Cette fois, un lundi pas si joyeux, avec la dégradation de notre note par l’agence Standard & Poor’s. Cette note: une honte pour la Région. L’agence s’inquiète de la situation budgétaire, du cadre institutionnel, mais aussi du sous-financement structurel de Bruxelles. A moyen terme, la Région va donc payer plus cher l’argent qu’elle va devoir emprunter pour faire face à sa dette. Un dérapage qui remonte déjà à 2017, alors que Rudi Vervoort (PS) et Sven Gatz (Open VLD) étaient déjà aux commandes de la présidence et du budget de la Région.
On peut espérer que cet électrochoc poussera la classe politique à enfin former un gouvernement de plein exercice, pour programmer des réformes significatives en vue d’entamer la réduction de cette dette. Les formations politiques montrent évidemment peu d’entrain à monter dans un gouvernement qui devra se lancer dans des réformes indispensables, mais nécessairement très impopulaires.

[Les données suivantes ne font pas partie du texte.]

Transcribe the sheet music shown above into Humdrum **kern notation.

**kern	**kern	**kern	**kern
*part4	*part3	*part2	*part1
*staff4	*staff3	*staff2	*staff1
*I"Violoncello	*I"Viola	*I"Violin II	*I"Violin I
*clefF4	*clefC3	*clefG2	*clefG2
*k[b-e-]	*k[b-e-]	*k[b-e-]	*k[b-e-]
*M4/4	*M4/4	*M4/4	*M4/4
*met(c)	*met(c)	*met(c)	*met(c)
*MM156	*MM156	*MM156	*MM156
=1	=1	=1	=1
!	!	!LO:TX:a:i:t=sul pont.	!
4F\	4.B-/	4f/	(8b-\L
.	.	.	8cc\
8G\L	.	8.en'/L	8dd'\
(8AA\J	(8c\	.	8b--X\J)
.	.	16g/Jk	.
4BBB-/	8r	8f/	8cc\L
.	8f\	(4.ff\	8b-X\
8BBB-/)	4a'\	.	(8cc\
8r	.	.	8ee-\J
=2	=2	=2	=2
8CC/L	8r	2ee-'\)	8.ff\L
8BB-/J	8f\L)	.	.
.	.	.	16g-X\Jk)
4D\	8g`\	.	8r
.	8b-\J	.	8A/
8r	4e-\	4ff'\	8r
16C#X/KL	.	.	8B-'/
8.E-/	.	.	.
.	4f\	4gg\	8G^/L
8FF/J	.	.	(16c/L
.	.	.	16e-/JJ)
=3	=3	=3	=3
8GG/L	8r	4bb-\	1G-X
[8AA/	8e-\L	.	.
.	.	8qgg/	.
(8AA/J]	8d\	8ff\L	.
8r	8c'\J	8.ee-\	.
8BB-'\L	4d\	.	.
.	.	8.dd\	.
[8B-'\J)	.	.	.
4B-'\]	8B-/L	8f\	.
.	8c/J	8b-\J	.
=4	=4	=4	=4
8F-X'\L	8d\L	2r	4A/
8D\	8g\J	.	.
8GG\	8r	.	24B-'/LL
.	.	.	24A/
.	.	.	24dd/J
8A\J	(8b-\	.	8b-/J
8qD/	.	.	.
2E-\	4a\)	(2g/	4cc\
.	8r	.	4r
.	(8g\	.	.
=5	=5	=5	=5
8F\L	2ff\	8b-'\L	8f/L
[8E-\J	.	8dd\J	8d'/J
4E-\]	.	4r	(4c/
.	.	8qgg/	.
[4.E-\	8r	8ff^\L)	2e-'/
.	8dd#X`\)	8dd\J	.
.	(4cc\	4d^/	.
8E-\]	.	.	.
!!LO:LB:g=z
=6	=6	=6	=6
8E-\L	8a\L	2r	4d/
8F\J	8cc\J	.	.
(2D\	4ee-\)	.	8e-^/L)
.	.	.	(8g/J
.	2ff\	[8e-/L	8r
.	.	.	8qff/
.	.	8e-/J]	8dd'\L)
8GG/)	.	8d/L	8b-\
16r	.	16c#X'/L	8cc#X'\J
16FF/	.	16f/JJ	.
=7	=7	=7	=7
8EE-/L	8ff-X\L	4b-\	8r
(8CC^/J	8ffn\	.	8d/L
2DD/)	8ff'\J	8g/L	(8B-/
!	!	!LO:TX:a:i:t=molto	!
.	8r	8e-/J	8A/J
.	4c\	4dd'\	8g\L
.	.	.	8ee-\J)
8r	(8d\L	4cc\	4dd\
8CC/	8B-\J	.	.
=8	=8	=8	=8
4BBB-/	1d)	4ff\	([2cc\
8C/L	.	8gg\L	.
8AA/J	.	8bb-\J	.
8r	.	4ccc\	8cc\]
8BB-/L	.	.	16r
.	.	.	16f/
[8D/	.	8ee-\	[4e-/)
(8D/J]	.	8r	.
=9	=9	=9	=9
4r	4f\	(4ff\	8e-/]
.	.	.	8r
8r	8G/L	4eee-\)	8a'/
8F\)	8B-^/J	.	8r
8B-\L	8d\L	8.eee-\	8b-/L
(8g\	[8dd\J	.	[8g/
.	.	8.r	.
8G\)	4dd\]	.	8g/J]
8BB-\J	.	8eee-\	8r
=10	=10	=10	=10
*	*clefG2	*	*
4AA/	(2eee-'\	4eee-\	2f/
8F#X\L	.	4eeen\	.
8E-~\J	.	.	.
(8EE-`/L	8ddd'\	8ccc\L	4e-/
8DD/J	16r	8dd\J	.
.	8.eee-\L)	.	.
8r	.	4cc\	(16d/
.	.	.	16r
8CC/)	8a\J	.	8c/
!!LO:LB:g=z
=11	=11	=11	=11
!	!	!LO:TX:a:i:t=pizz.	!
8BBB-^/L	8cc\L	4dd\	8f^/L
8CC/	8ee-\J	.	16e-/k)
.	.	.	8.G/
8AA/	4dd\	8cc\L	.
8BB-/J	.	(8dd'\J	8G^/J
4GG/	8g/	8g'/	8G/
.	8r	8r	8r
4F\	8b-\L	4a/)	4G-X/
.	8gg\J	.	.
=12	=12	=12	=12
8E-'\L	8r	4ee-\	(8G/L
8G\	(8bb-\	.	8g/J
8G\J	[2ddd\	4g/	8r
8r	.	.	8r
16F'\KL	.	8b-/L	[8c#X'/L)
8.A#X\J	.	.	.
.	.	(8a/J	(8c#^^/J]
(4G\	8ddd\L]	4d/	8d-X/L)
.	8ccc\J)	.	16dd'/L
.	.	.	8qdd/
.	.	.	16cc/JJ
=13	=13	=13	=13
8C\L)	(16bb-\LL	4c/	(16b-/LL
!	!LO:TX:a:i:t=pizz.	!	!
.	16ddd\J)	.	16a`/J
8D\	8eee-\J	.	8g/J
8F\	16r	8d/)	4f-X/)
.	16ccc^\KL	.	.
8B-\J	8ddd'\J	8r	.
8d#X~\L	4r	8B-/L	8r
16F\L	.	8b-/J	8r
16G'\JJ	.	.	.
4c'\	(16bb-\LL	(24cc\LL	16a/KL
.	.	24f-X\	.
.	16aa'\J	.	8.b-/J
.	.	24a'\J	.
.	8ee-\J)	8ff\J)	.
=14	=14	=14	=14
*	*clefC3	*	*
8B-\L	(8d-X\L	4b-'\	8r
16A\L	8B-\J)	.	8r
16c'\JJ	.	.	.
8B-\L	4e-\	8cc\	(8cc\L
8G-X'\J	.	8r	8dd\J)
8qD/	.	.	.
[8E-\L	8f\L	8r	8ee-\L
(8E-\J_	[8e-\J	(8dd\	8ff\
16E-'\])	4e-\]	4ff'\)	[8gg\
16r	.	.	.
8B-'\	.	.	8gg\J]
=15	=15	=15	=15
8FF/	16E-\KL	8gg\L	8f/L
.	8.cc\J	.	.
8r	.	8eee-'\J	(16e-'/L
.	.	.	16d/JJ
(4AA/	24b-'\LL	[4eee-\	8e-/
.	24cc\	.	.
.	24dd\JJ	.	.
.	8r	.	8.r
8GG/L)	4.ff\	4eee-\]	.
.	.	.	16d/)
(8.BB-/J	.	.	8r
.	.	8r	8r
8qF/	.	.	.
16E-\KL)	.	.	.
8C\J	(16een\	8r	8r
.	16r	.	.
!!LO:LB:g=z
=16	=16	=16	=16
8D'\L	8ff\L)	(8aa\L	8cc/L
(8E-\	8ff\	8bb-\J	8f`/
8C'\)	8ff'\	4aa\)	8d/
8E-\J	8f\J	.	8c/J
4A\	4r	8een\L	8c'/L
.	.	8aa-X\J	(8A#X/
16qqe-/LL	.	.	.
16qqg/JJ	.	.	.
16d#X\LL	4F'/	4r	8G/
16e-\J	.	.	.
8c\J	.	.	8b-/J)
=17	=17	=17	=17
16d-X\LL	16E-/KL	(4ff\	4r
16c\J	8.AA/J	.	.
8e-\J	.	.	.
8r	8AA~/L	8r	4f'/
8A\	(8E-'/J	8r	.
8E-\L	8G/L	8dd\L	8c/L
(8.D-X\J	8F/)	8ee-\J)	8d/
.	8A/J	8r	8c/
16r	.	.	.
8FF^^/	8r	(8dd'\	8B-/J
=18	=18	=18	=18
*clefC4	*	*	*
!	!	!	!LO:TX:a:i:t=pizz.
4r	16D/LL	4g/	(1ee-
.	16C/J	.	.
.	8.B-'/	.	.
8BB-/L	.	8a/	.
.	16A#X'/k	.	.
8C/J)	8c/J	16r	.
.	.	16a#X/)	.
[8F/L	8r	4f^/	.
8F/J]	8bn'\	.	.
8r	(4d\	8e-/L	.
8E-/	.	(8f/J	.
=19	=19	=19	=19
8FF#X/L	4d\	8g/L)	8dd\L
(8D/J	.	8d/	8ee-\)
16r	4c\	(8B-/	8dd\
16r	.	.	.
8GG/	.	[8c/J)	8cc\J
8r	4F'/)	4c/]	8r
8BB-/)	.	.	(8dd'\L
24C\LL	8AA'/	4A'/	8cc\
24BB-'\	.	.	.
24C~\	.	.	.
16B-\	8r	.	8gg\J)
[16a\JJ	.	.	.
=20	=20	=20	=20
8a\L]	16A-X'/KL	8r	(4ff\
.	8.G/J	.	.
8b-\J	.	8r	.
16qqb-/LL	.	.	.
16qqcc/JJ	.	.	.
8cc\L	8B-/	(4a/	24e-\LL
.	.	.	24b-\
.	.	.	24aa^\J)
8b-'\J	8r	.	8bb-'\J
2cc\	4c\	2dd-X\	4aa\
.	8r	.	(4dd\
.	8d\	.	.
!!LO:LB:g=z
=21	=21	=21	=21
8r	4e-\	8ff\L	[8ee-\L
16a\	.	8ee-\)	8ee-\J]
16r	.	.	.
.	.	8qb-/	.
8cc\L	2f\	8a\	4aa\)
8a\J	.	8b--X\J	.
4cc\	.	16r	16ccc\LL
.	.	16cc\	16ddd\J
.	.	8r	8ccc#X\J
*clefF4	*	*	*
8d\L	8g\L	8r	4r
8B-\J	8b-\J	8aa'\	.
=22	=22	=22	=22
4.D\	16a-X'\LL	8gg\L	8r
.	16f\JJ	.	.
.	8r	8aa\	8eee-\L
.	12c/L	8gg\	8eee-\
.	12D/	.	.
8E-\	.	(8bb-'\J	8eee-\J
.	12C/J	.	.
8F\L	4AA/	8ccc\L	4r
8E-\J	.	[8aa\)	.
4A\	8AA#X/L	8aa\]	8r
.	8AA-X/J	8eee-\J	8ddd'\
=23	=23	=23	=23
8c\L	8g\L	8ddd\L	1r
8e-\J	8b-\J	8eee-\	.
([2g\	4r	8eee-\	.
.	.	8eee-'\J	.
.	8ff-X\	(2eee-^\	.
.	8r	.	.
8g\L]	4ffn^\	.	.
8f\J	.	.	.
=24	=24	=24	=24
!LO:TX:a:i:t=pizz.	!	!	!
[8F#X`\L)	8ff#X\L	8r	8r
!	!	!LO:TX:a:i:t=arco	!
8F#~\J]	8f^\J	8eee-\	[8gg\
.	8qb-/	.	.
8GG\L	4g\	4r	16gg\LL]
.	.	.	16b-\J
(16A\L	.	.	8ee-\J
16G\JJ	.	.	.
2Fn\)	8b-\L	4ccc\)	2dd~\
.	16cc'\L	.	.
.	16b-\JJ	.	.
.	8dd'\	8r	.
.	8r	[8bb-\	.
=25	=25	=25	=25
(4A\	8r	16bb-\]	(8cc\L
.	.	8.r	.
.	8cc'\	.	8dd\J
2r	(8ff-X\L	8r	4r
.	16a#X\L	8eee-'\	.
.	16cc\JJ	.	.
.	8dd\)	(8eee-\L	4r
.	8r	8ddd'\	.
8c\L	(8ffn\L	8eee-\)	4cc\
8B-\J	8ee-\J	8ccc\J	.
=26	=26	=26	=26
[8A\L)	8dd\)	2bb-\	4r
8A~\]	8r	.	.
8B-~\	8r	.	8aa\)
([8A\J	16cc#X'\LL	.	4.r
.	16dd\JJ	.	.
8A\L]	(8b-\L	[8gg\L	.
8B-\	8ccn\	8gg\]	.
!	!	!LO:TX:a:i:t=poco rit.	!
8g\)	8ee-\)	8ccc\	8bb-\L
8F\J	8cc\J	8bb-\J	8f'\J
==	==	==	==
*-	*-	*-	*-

C’est cependant à ce prix, que notre Région pourra éviter que le fédéral ne mette des conditions inacceptables à son refinancement. Une forme de mise sous tutelle qui ne dit pas son nom. Bruxelles a été sous tutelle de l’Etat pendant des décennies, avant la création de la Région. Cela a donné une ville pas faite pour ses habitants mais pour les navetteurs, avec des autoroutes arrivant au centre-ville et le développement de la « bruxellisation » de la cité. Non Merci !

Dans la meme ligne, j’aimais bien l’idée d’appliquer aux politiques les mêmes idées que celles décidées pour les chercheurs d’emploi – reduction des indemnités en l’absence de résultats. Après x mois sans gouvernement, réduction progressive des indemnités. Après 2 ans indemnités réduites au niveau du CPAS.
Je propose qu’on prélève sur le salaire des politiciens (qui bloquent la formation du gouvernement bruxellois) le coût de la différence des taux d’intérêt.
Peut-être qu’alors ils se moqueront moins de nous puisque la motivation ne les intéresse pas.